- **WHAT IS BEING ASKED**
Find each line below containing the word "CrtYd" and copy it.

- **SUPPLIED ENTRIES**
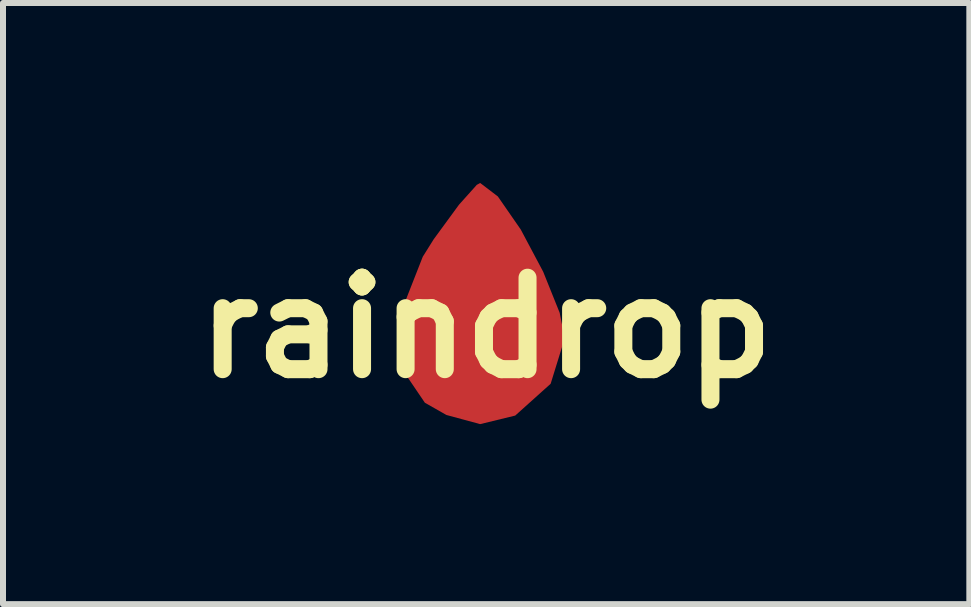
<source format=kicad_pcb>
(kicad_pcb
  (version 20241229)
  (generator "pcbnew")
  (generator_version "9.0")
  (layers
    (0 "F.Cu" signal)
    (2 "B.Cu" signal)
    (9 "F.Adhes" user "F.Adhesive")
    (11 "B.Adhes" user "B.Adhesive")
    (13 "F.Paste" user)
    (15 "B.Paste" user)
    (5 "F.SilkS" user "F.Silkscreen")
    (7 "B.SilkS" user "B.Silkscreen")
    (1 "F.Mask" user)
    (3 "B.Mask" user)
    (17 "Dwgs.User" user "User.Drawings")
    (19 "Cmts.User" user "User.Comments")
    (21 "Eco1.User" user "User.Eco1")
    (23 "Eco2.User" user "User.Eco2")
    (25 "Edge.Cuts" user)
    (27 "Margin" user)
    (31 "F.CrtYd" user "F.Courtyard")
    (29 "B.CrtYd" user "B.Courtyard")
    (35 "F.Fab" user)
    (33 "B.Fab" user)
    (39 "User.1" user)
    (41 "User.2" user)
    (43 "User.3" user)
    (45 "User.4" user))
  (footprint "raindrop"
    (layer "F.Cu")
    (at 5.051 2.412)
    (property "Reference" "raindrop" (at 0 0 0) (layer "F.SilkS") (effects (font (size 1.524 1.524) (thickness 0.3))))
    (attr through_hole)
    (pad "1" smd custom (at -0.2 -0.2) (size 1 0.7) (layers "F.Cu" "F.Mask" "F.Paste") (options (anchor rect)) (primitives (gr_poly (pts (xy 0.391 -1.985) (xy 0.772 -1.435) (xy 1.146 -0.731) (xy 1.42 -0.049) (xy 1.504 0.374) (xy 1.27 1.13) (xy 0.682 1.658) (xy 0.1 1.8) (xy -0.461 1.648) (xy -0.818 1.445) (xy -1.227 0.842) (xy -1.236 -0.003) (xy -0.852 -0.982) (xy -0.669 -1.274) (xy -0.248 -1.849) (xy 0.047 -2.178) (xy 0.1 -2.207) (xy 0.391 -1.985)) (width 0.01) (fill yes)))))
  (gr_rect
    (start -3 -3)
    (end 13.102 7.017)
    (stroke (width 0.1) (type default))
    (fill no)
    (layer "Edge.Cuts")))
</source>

- **RESULT**
    (31 "F.CrtYd" user "F.Courtyard")
    (29 "B.CrtYd" user "B.Courtyard")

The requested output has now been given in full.